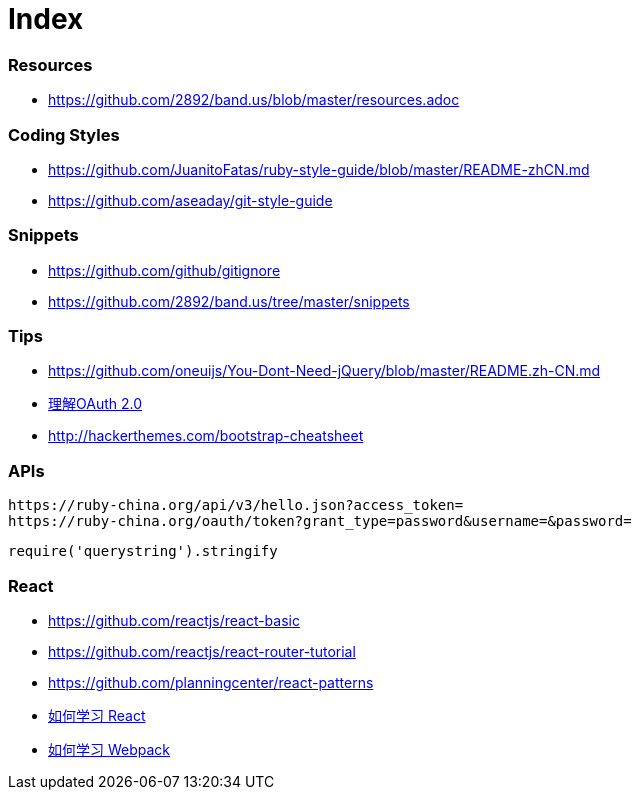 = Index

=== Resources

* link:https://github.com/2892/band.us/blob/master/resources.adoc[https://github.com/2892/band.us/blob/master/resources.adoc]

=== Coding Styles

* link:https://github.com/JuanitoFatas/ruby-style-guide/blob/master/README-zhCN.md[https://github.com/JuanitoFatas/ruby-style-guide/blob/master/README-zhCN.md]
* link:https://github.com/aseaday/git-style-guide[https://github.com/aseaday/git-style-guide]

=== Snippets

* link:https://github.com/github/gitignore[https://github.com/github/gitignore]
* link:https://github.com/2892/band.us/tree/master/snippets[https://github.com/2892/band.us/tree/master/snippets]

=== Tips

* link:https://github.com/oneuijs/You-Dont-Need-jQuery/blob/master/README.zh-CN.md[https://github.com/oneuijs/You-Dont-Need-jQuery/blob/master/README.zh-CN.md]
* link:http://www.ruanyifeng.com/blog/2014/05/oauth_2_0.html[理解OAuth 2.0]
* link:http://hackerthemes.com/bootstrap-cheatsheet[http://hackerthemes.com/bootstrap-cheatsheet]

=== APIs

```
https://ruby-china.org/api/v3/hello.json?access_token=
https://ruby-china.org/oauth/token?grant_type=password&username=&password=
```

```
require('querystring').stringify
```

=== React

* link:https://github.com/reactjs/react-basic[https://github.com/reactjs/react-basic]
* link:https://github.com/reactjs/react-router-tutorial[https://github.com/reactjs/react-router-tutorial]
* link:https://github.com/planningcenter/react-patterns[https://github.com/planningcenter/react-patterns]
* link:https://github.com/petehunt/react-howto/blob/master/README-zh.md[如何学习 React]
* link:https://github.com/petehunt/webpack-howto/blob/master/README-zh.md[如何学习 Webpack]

=== HOW TO COMPLETE THIS TASK ===
Wherever the word "china" occurs in the data, copy that whole line.

=== RESPONSE TO THE TASK ===
https://ruby-china.org/api/v3/hello.json?access_token=
https://ruby-china.org/oauth/token?grant_type=password&username=&password=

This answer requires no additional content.